Data extract

================================

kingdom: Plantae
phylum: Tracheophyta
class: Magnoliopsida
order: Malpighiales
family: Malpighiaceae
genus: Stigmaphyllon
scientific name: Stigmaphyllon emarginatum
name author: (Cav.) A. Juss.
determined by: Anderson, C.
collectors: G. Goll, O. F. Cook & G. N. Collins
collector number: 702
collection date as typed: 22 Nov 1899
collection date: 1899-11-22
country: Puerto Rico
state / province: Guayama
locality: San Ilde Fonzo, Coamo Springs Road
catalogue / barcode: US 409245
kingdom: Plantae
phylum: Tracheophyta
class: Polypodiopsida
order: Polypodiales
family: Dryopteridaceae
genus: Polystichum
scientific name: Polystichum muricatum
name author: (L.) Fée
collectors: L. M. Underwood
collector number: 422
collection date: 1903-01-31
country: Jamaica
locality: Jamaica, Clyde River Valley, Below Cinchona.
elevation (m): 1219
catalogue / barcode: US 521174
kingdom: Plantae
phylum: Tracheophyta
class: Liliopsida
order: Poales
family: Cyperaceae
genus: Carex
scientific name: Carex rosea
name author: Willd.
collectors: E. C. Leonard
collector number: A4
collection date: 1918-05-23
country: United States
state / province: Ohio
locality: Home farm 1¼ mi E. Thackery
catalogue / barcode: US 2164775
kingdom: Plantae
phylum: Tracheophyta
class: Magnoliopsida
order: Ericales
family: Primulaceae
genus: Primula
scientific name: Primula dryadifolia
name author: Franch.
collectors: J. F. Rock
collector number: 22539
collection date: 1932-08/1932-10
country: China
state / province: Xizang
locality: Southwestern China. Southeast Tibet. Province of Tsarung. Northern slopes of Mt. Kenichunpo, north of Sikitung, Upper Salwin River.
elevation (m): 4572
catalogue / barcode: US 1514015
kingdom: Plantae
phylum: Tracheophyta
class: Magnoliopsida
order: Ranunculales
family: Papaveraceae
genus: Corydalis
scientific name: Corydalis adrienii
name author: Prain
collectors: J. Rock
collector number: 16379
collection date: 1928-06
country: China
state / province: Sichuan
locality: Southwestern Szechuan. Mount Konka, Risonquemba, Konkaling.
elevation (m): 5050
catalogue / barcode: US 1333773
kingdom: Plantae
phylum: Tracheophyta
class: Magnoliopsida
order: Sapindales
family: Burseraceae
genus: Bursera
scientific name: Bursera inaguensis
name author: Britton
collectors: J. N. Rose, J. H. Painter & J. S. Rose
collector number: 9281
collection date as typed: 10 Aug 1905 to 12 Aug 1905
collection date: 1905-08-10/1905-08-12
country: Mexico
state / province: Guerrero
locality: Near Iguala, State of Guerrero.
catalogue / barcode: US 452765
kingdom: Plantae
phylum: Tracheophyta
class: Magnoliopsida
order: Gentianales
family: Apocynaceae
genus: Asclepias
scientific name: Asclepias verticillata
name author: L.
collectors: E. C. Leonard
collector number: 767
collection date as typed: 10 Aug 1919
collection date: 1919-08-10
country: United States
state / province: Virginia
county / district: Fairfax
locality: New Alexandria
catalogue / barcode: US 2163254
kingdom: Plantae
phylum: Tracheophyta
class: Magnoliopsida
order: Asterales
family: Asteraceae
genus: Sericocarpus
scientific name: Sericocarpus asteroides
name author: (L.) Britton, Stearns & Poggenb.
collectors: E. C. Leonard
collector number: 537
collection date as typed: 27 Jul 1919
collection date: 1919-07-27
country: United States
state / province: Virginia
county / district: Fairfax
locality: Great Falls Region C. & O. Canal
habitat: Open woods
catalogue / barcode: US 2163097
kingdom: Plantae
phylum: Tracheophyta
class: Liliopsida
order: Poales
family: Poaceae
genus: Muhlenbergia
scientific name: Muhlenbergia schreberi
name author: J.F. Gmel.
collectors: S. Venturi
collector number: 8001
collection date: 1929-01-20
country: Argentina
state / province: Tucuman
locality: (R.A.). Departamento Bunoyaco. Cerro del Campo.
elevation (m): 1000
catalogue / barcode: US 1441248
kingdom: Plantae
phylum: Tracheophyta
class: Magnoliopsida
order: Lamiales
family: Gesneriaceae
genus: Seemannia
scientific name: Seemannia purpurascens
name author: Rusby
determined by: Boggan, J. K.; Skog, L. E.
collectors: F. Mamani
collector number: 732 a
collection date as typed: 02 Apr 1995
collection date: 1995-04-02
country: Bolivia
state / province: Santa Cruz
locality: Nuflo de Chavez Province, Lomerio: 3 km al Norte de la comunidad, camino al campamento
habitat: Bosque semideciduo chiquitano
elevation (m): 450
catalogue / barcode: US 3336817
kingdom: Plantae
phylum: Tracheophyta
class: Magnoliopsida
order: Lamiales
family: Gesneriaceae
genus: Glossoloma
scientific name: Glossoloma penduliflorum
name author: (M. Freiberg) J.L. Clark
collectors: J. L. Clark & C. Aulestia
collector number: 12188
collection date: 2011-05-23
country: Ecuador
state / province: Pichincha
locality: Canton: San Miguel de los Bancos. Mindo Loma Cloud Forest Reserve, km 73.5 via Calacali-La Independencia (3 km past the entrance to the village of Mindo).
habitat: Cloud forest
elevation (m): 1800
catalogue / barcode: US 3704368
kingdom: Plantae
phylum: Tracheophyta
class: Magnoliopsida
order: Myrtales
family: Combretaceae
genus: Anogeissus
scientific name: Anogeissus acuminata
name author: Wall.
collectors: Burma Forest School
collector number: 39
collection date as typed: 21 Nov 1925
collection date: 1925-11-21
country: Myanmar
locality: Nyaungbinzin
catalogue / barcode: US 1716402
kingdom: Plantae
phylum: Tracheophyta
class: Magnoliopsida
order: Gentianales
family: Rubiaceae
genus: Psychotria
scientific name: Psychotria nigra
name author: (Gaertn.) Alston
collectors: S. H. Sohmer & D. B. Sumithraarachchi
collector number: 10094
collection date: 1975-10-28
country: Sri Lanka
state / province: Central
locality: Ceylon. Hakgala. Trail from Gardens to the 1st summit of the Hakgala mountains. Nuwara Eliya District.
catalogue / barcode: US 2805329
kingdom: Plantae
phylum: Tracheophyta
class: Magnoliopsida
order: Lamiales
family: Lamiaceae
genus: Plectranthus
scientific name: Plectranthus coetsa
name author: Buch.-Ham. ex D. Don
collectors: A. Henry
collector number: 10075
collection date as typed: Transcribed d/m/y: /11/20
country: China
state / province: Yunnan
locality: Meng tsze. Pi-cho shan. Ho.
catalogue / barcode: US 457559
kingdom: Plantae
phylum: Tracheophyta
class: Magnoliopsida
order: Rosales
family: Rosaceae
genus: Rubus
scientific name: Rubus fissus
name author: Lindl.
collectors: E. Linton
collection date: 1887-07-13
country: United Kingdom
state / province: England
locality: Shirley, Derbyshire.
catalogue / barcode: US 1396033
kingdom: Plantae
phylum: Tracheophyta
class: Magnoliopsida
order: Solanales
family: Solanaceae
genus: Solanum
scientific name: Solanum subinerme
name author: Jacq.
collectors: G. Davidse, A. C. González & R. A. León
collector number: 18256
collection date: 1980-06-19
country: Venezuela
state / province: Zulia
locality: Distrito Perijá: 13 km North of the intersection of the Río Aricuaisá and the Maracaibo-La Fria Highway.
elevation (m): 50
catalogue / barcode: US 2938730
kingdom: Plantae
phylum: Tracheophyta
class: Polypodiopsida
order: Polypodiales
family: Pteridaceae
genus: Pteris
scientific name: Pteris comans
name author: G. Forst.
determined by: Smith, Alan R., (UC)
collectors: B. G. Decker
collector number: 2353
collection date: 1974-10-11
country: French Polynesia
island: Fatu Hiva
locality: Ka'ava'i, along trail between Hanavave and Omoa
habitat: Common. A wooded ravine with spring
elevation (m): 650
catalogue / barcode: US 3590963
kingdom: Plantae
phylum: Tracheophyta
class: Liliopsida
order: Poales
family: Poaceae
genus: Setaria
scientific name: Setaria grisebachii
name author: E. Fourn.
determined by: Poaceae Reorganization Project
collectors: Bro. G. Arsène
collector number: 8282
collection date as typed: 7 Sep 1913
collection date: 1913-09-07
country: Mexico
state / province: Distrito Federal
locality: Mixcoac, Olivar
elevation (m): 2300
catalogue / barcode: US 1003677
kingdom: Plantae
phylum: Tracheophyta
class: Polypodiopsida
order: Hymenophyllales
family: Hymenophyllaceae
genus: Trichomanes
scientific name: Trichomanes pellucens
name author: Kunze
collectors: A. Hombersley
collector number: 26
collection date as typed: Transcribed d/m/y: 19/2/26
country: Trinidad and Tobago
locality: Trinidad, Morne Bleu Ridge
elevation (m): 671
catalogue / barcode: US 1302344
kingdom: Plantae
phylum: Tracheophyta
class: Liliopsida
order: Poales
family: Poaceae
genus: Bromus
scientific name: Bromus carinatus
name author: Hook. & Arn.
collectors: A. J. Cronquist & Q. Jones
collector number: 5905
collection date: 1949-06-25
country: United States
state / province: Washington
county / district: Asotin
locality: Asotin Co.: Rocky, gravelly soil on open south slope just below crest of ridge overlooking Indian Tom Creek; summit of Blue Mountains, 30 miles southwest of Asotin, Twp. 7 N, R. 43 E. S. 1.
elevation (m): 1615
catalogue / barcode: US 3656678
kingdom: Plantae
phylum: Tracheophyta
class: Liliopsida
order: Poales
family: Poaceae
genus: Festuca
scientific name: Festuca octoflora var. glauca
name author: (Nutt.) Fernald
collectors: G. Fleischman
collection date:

================================

Written problem
Edit the part of the lines that opens with the line containing "collector number: 26" and closes with the one containing "state / province: Washington" by putting "taxon name" in place of "scientific name", leaving everything else as it is. Give only those lines.

Final result
collector number: 26
collection date as typed: Transcribed d/m/y: 19/2/26
country: Trinidad and Tobago
locality: Trinidad, Morne Bleu Ridge
elevation (m): 671
catalogue / barcode: US 1302344
kingdom: Plantae
phylum: Tracheophyta
class: Liliopsida
order: Poales
family: Poaceae
genus: Bromus
taxon name: Bromus carinatus
name author: Hook. & Arn.
collectors: A. J. Cronquist & Q. Jones
collector number: 5905
collection date: 1949-06-25
country: United States
state / province: Washington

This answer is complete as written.